The Babson MBA Who Outwitted Google

For a minute, at least, Babson MBA Sanmay Ved, nabbed the domain name for Google.com

For a minute, at least, Babson MBA Sanmay Ved, nabbed the domain name for Google.com

Say this for Sanmay Ved, the 29-year-old Internet celebrity who will graduate from Babson College with his MBA in May. He’s a go-getter who got the best of the giant search company but also was smart enough not to make a big stink of it.

Just last week Google conceded it paid Ved, a former Google employee no less, $6,006.13 to buy back it domain name google.com. Ved, originally from the small city of Mandvi in India, picked it up last September for just $12.

Within minutes of the transaction, during which his credit card was charged, he received a couple of emails from Google, including an order cancellation from Google Domains. It was on a whim that Ved was searching for Google.com in the wee small hours of one morning in September after 1 a.m. while getting to know the company’s Domains interface. That’s when he was as surprised as anyone to realize the domain name of one of the most successful company on the Internet was available.

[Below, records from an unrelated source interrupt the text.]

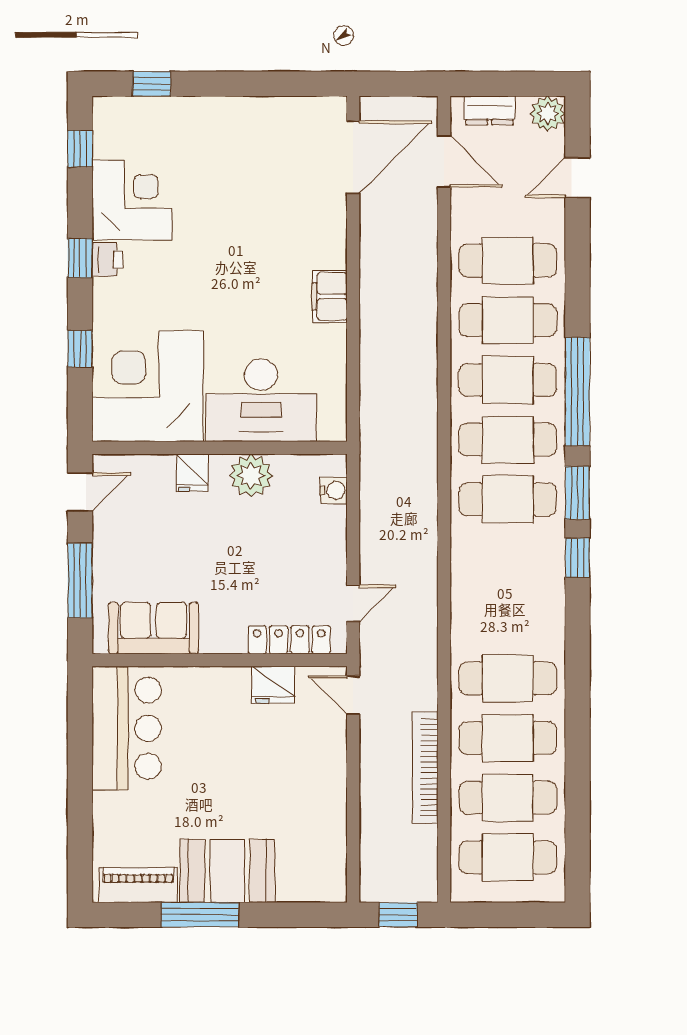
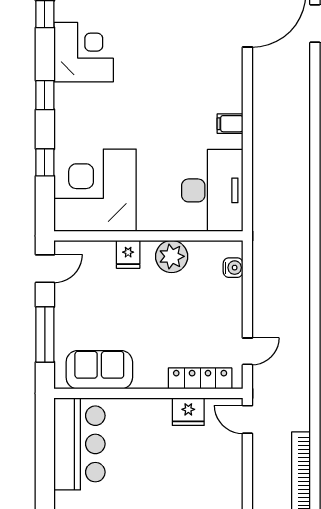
printer: (108, 260) -> (65, 96), removed
filing cabinet: (330, 296) -> (230, 124), width x0.50
desk: (261, 400) -> (212, 190), moved, turned -90

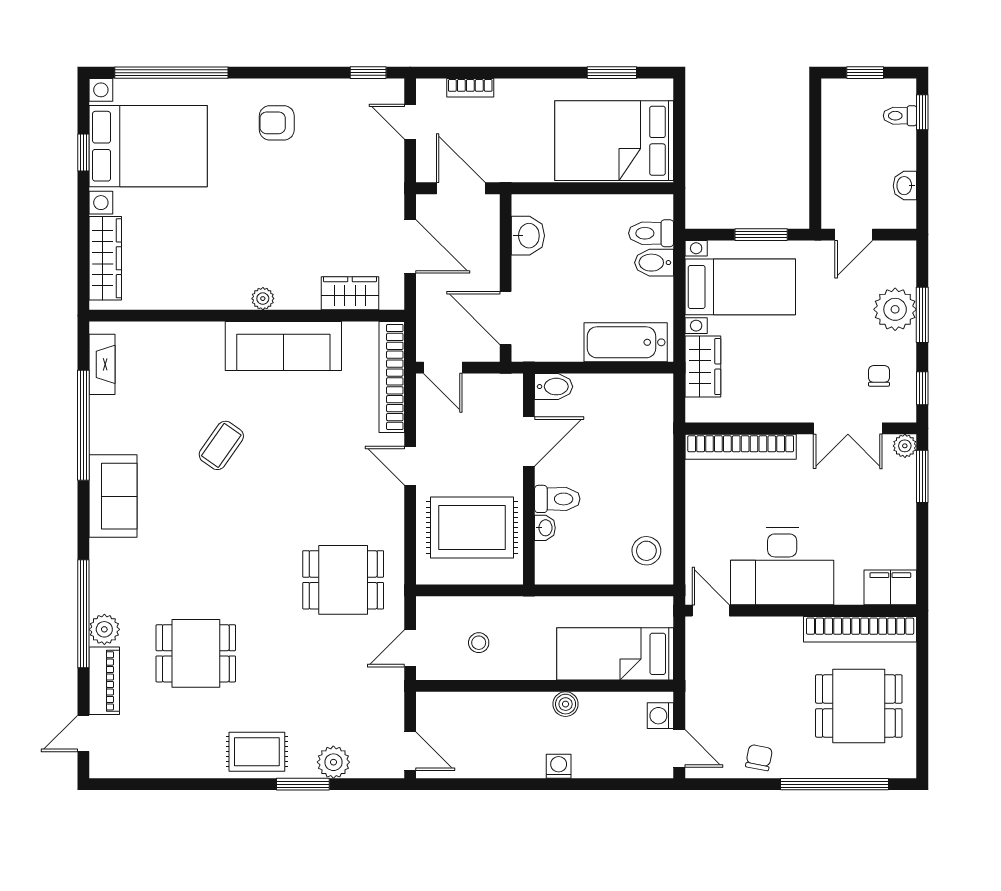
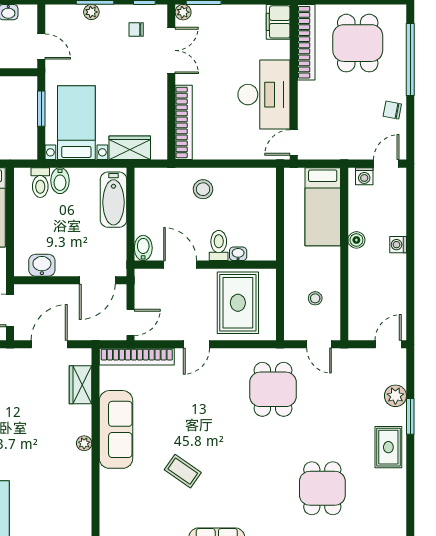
plant: (895, 309) -> (91, 12), width x0.53, depth x0.53
stool: (646, 551) -> (203, 189), moved

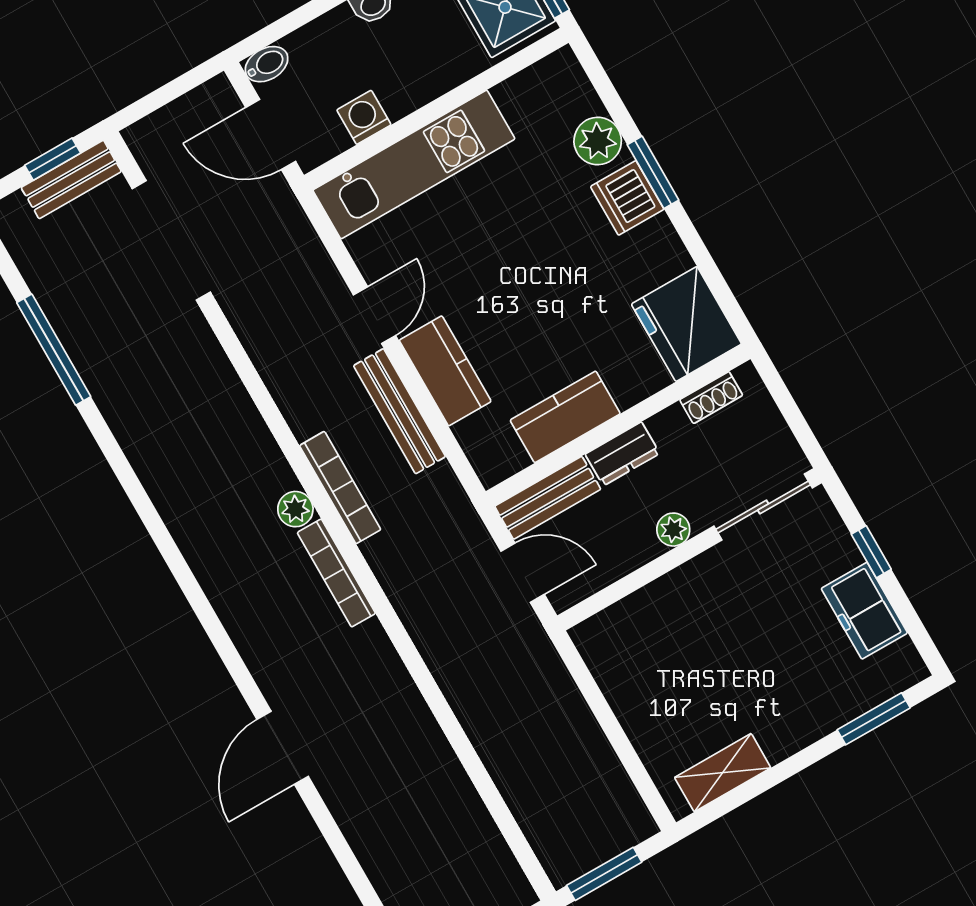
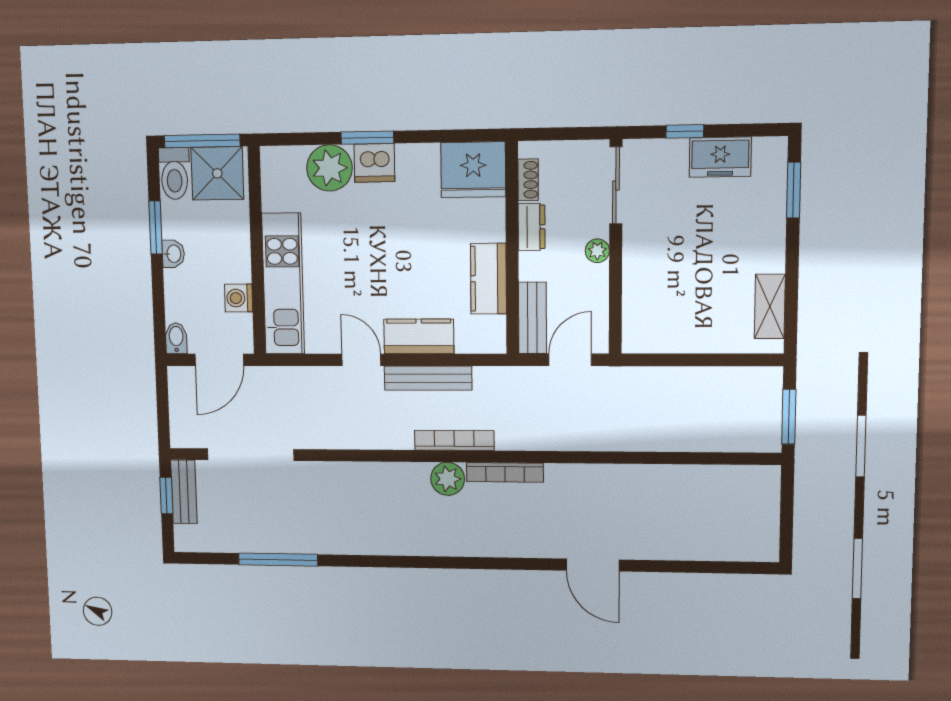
plant: (598, 141) -> (329, 168), width x1.36, depth x1.36
dresser: (622, 454) -> (531, 227), moved
plant: (295, 509) -> (448, 479), width x1.38, depth x1.38

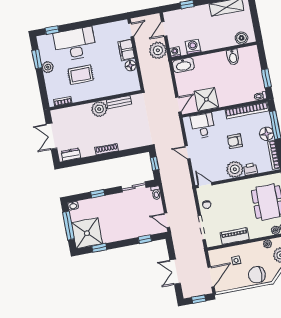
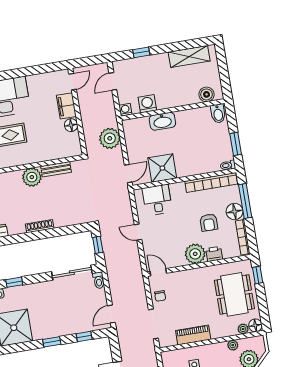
plant: (158, 50) -> (110, 138), moved
bidet: (233, 57) -> (218, 114), moved
washbasin: (183, 65) -> (162, 121), moved
armchair: (235, 141) -> (209, 223), moved, turned -90
sliding door: (134, 187) -> (72, 273), width x1.37
window: (98, 194) -> (14, 282), moved
door: (167, 220) -> (111, 314), hinge flipped
window: (99, 248) -> (52, 342), moved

THE MBA ASKED THE REWARD TO BE SENT TO THE ART OF LIVING INDIA FOUNDATION

Google Security soon contacted Ved, offering him what was then an undiscoved reward. “I wrote back and told them it was never about money, and asked that the money be donated to charity to the Art of Living India Foundation,” Ved wrote on a LinkedIn post. “They have replied and have stated that they understand and respect the fact that this was not about getting a reward.  Despite that, given what they found, and how this was handled, they are ‘excited’ to offer me a reward.”

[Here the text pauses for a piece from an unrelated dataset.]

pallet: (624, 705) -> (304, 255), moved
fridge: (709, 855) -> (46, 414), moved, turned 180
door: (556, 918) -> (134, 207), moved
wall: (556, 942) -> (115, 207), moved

After all, Ved spent five and one-half years at Google where he worked in sales with large advertising clients in Australia and New Zealand. During that time, from 2007 until 2012, he won three promotions and consistently exceeded his sales targets. He clearly grew fond of the company when he worked for it. “I love Google to heart, and because I have always been a loyal Googler and Xoogler, reporting several vulnerabilities in the past which had gone unnoticed…”

After leaving Google, Ved followed his entrepreneurial instincts in founding his own e-commerce company, Ved Group. When he was in high school, he launched a video game business which he believes was India’s first ever online store to retail video game software. He began his MBA at Babson in 2014, doing a summer internship in Seattle with Amazon in its retail leadership development program.

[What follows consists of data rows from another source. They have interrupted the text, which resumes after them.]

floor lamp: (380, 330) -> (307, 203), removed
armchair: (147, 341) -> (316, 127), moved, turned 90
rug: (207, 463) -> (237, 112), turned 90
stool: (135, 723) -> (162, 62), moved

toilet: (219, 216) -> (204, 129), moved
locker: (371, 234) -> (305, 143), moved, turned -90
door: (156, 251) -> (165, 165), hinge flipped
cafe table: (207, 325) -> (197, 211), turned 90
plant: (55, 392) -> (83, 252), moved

GOOGLE SAYS IT DOUBLED THE REWARD TO HIS CHARITY

Despite being in Babson’s MBA program, Ved has been soaking up all the learning he possibly can, taking more than a dozen MOOC courses, including business and econ classes from Wharton, the University of Virginia, and UC-Irvine’s Merage School of Business.

He gave up Google.com without a fight, asking Google to send the money to the Art of Living’s education program which runs 404 free schools across 18 states of India, providing what Ved says is “free education to more than 39,200 children in the slum, tribal and rural belts where child labor and poverty are widespread. The schools nurture the complete child, including body, mind and spirit.”

In fact, Google said it doubled the reward to over $12,000 when it found that Ved wanted the cash given to the charity. “Our initial financial reward to Sanmay — $6,006.13 – spelled-out Google, numerically (squint a little and you’ll see it!,” the company wrote in a blog post Thursday. “We then doubled this amount when Sanmay donated his reward to charity.”